Set problem a: Give each distinct username that heads a post in the forum thread about the Seaview model kit below.

Text shown:
Anyway, I'm hoping against hope he will have these things available next spring as he said but I'm not holding my breath! I remember checking Voyage Back To Your Youth DAILY for about two years waiting for ordering information to be posted and it never happened. But these are definitely the best Voyage models I've seen...


----------



## bil4miller (Jul 30, 1999)

I am surprised that you considered building it!! 


I have one of Paul's kits and have been offered up to four times what I paid for it in 1992 from MIM. The last time I spoke with Paul was to trade some photo etch parts for use in his "new" kits.


----------



## Carson Dyle (May 7, 2003)

bil4miller said:


> I am surprised that you considered building it!!
> 
> 
> I have one of Paul's kits and have been offered up to four times what I paid for it in 1992 from MIM. The last time I spoke with Paul was to trade some photo etch parts for use in his "new" kits.


Hey, the only reason I bought the Seaview was to build it. The model-kit-as-financial-investment thing never appealed to me. Having said that, I probably I can't imagine ever building my Leif Ericson Galactic Crusier, or any of my vintage Aurora monster kits. Not because I'd ever sell them, but because there's something so cool -- and artful --about the way those kits are packaged. As I recall, Lubliner's Seaview came in a plain brown cardboard box... nothing you'd want to "preserve." 

I am glad to hear the kits have gone up in value; considering how few Paul produced, and how good they are, it doesn't surprise me.


----------



## Admiral Nelson (Feb 28, 2002)

*Lubliner*

I talk with Paul on the phone every once in a while. Be assured that when he comes out with something you folks will be the first to know. He doesn't like the internet, but I think he knows from my conversations with him that this is a group that is very serious about the model business and I assured him that if he came out with a product, kit or already built, that he would sell a bus load to this bunch alone. Just hold on and see what happens. I think you will be very happy.


----------



## lisfan (Feb 15, 1999)

can you post some pics so we can see and view


----------



## John P (Sep 1, 1999)

If he wants to make lotsa money, he should _learn _to like the internet .


----------



## Carson Dyle (May 7, 2003)

To clarify, when I spoke to Paul at ComicCon, he made it clear that his plans were to produce a pre-painted and pre-assembled version of his `92 Seaview kit. In other words, it won't be a model kit, but a custom minature.

Dataset records:
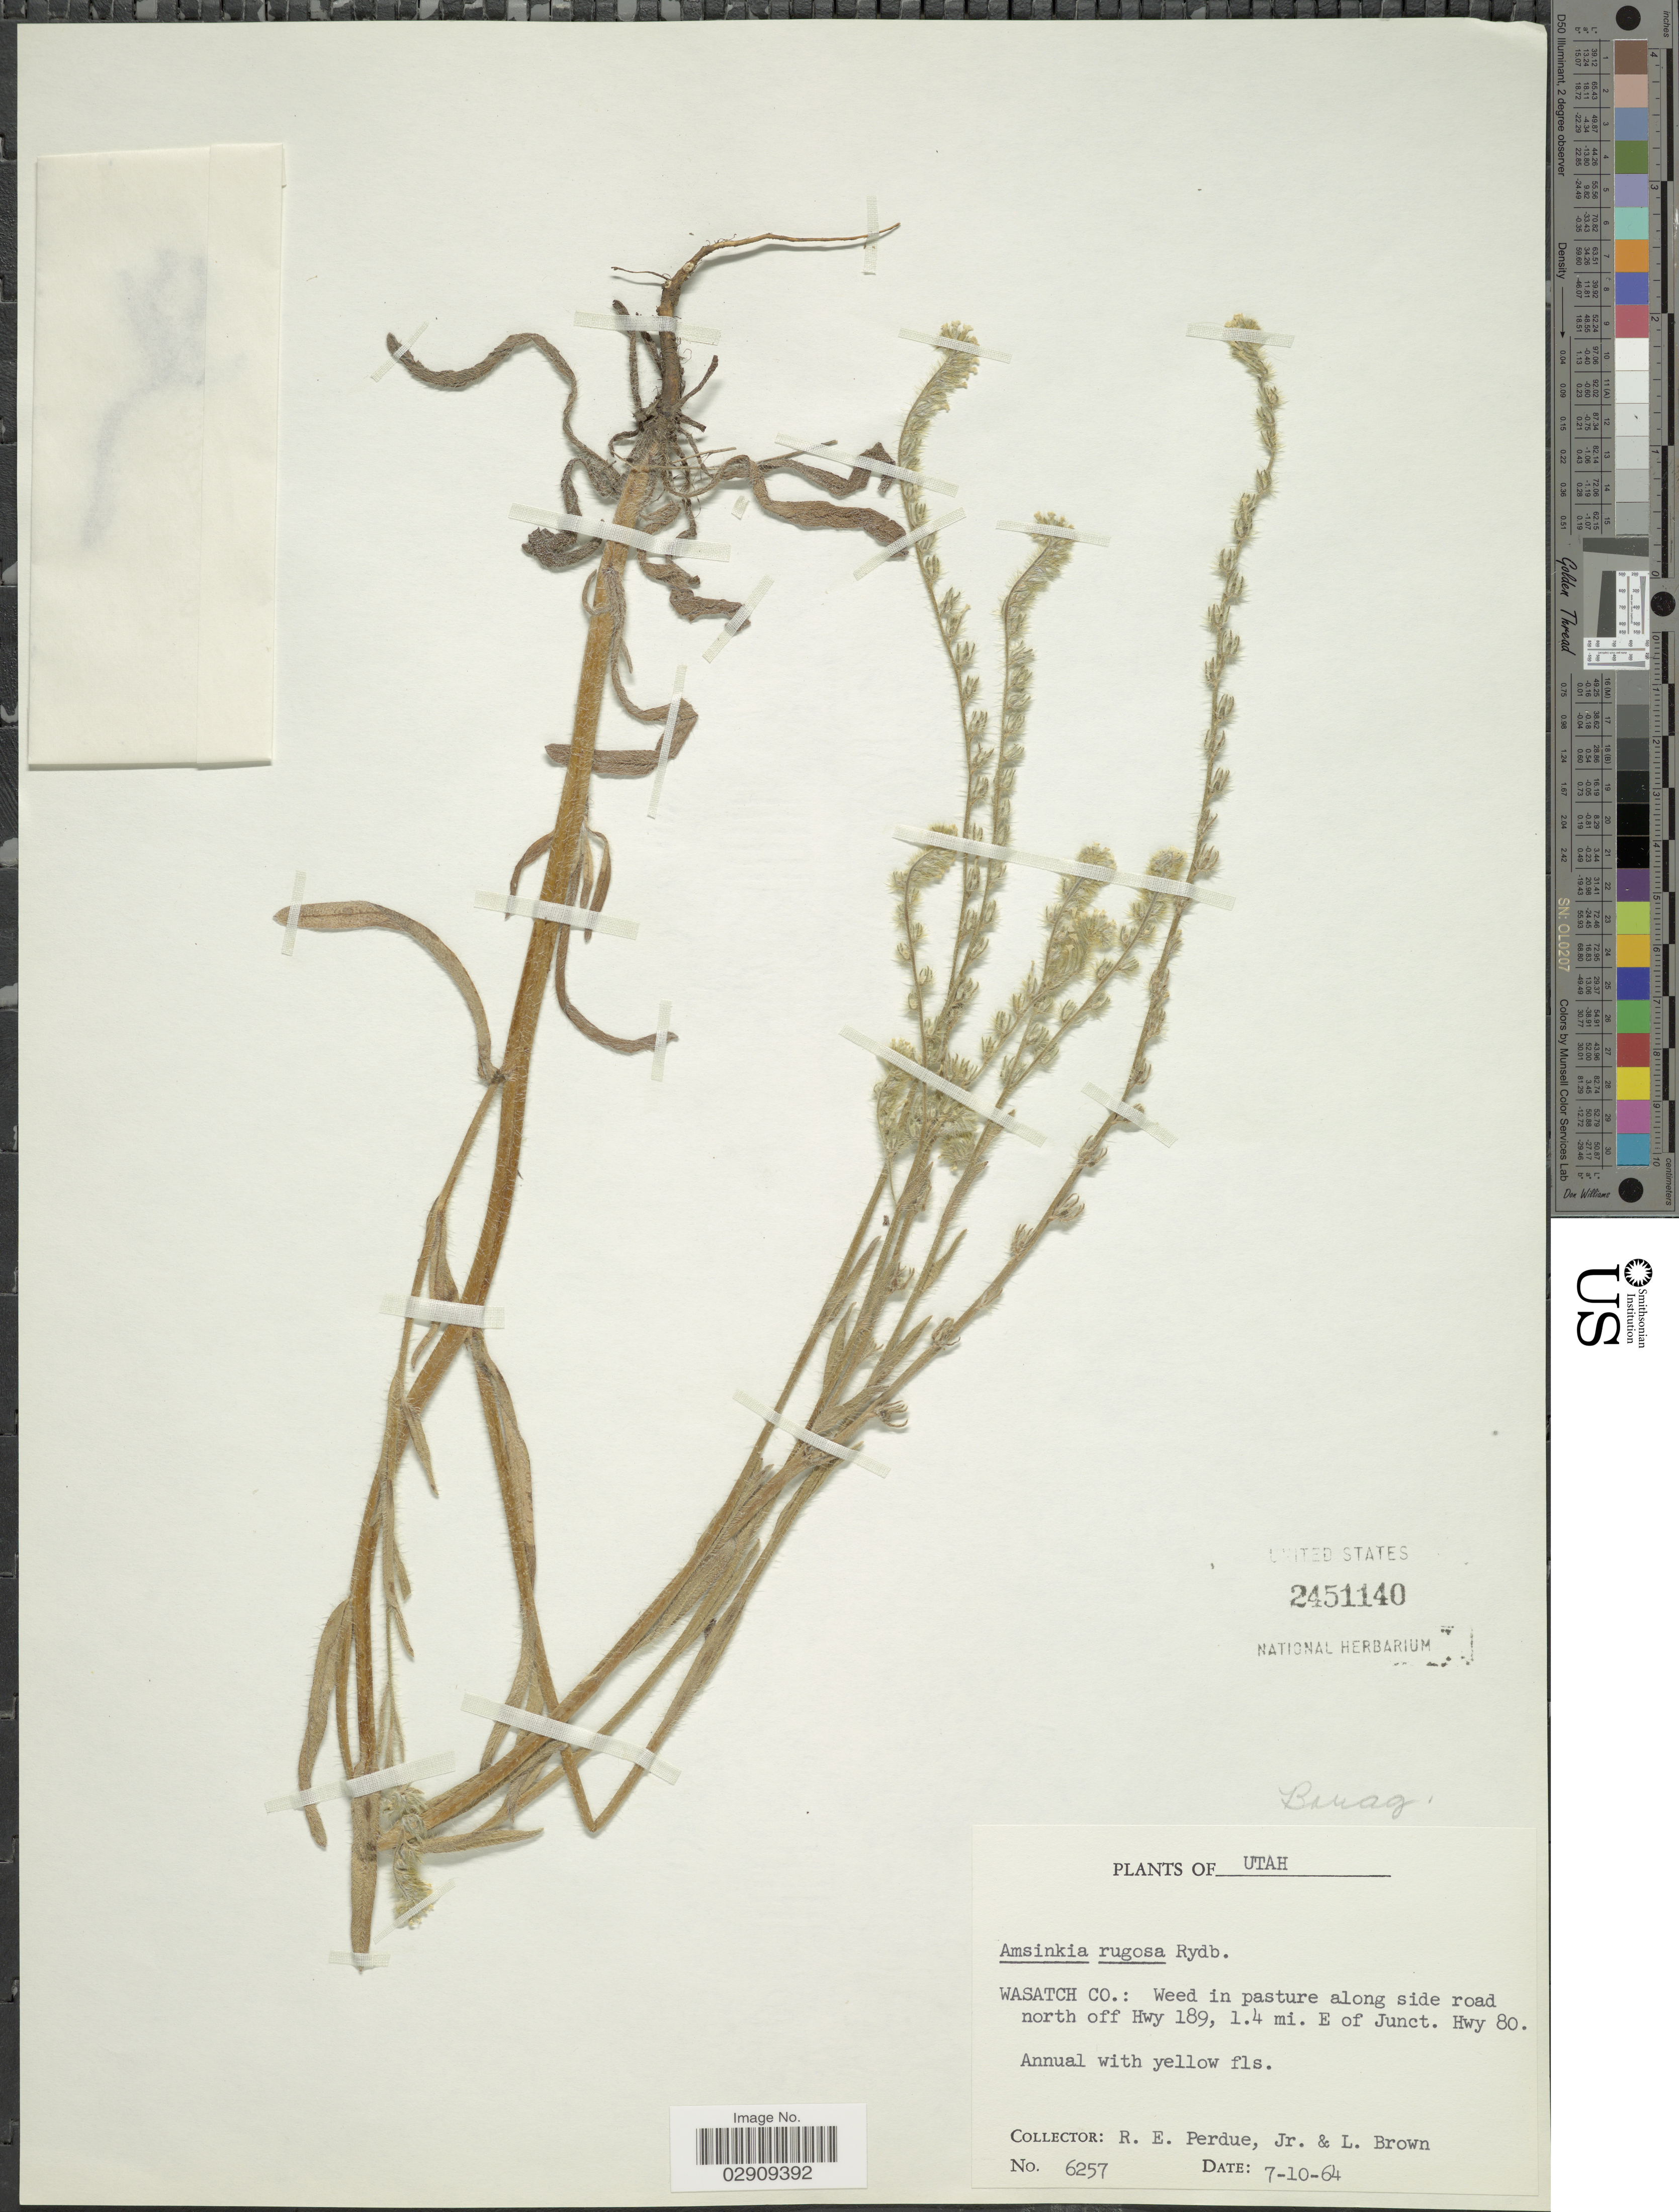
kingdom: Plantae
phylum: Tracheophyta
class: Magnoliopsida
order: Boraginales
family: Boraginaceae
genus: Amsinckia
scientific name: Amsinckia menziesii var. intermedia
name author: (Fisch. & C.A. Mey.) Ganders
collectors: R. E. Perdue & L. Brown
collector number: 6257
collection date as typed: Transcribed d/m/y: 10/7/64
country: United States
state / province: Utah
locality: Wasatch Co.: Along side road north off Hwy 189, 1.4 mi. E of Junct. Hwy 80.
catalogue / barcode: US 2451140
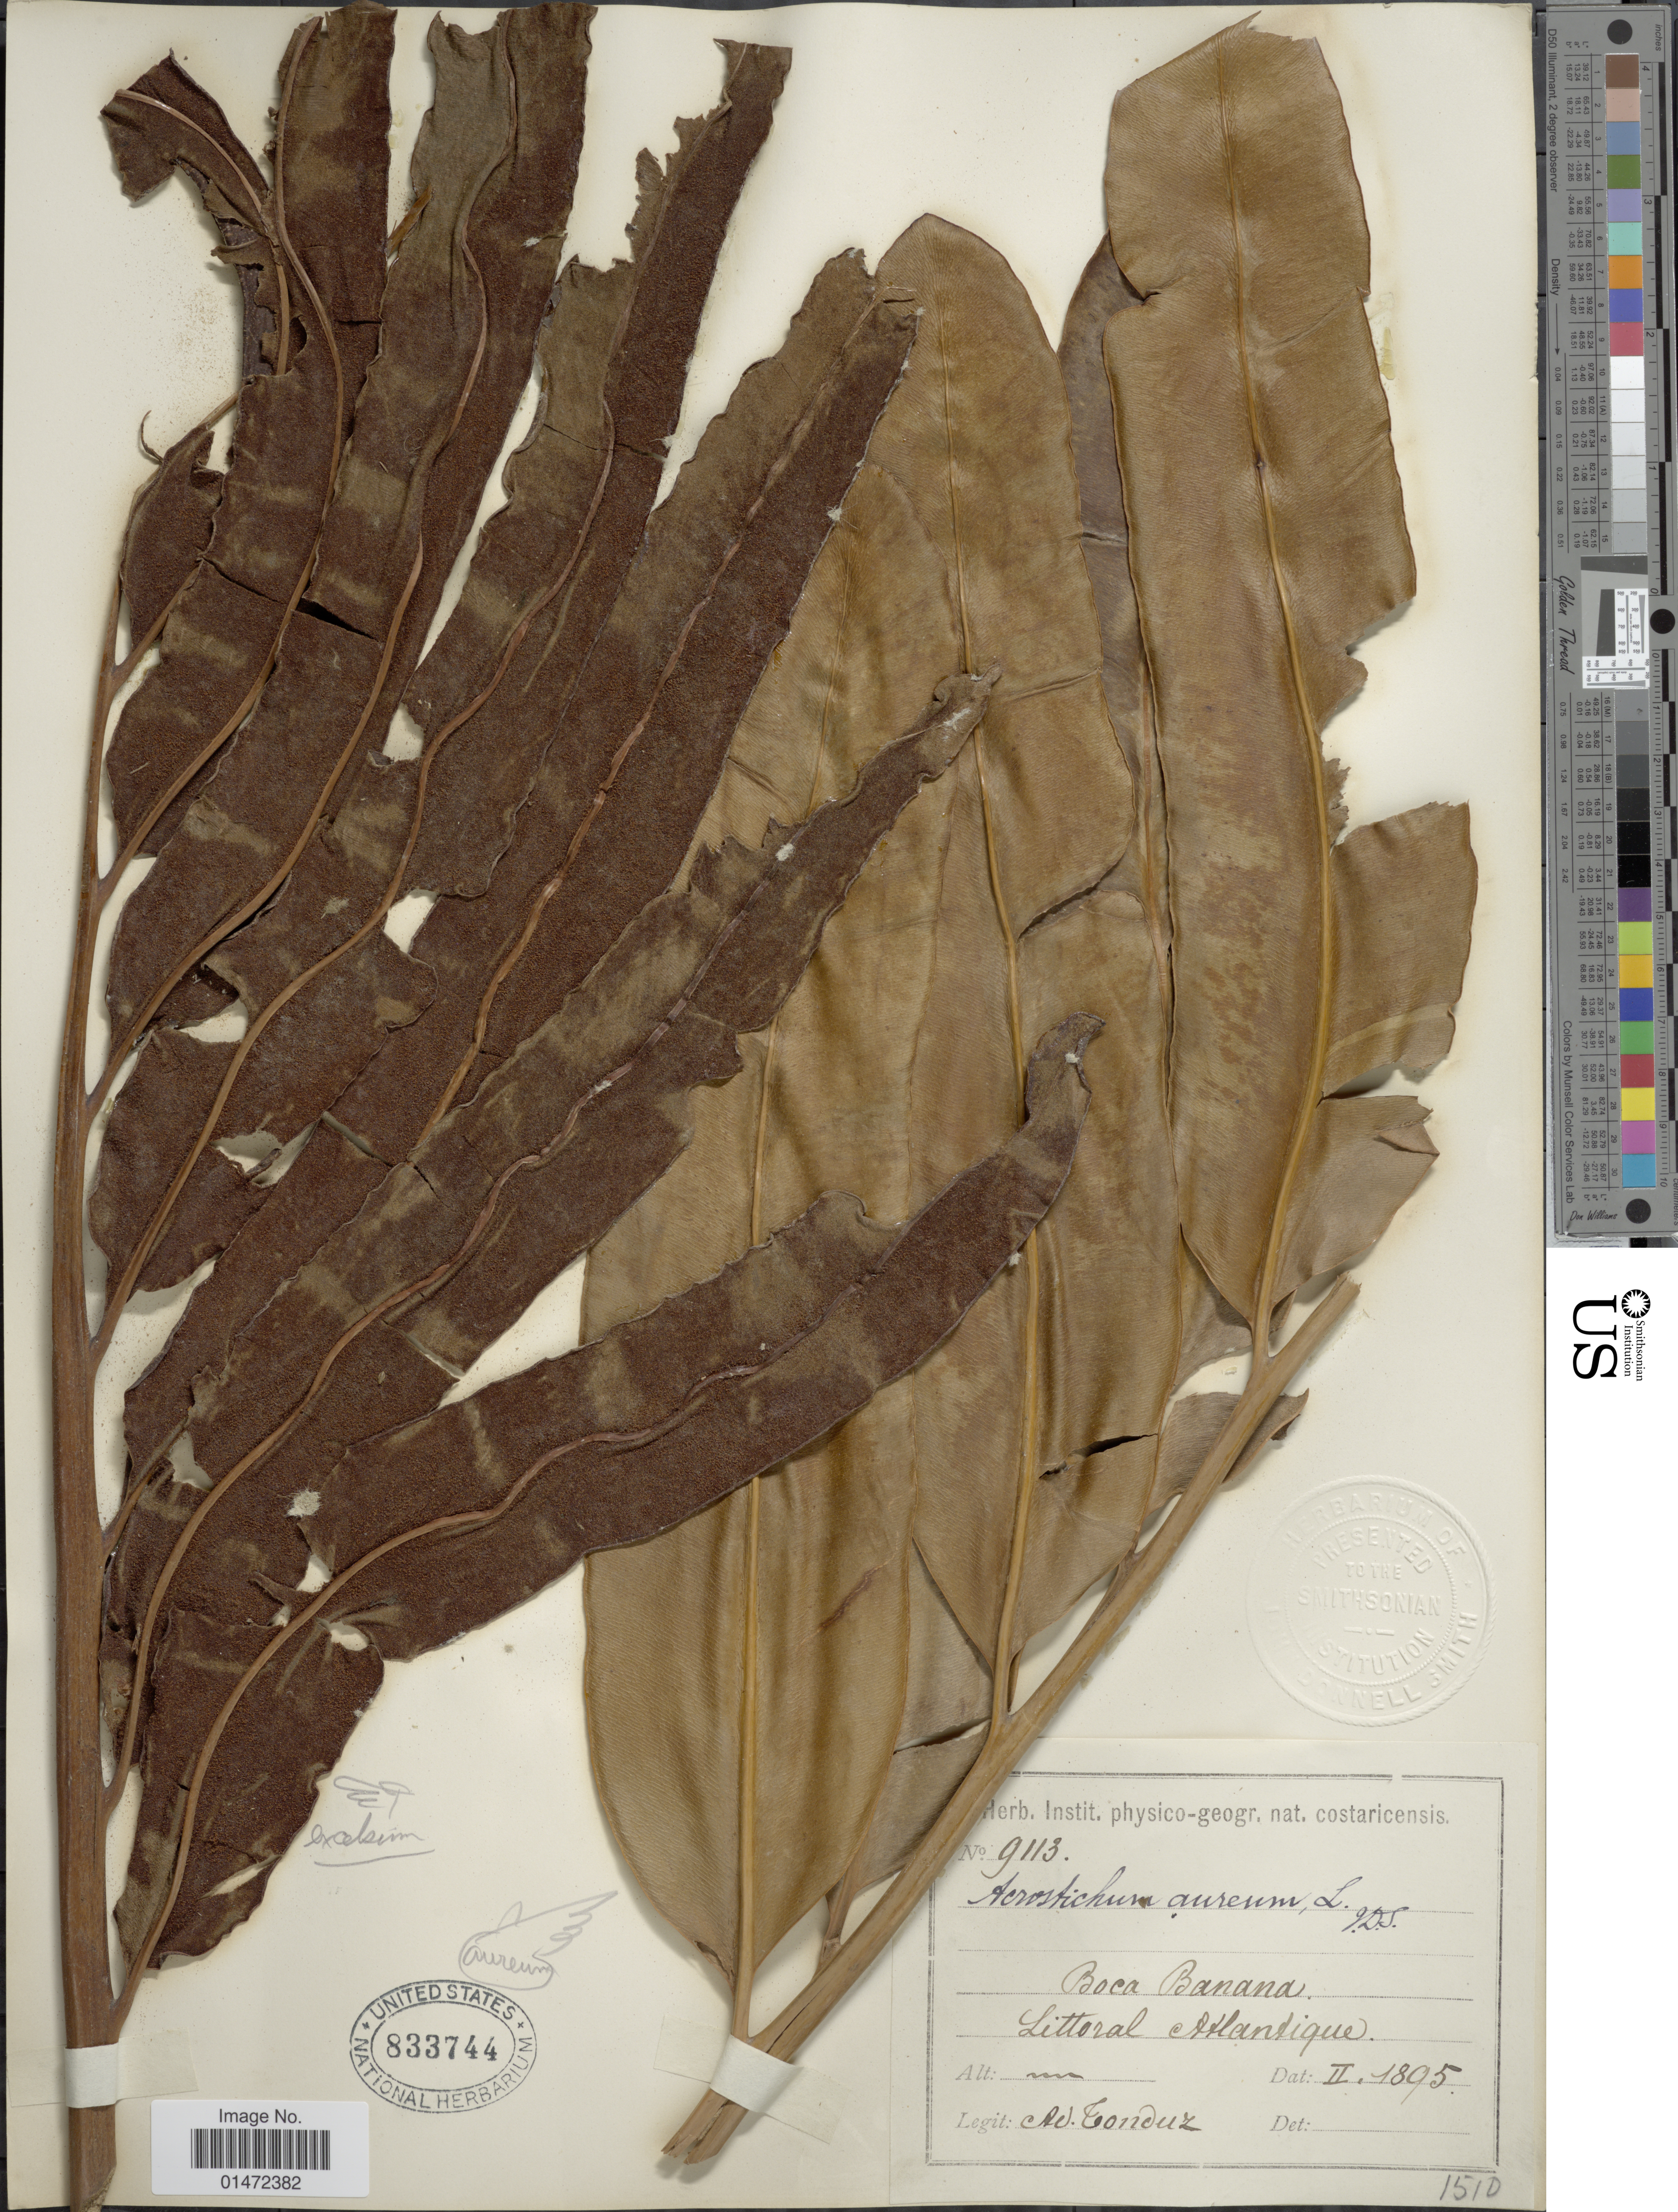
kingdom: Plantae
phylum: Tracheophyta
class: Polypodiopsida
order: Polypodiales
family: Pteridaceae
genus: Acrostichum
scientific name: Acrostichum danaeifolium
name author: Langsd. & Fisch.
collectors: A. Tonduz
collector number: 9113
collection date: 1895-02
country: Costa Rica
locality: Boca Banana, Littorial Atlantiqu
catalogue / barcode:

Set problem b: Transcribe the lines of the records from the line containing "scientific name: Acrostichum danaeifolium" through the end of the records, with no changes.

Correct result a:
bil4miller
Carson Dyle
Admiral Nelson
lisfan
John P

Correct result b:
scientific name: Acrostichum danaeifolium
name author: Langsd. & Fisch.
collectors: A. Tonduz
collector number: 9113
collection date: 1895-02
country: Costa Rica
locality: Boca Banana, Littorial Atlantiqu
catalogue / barcode:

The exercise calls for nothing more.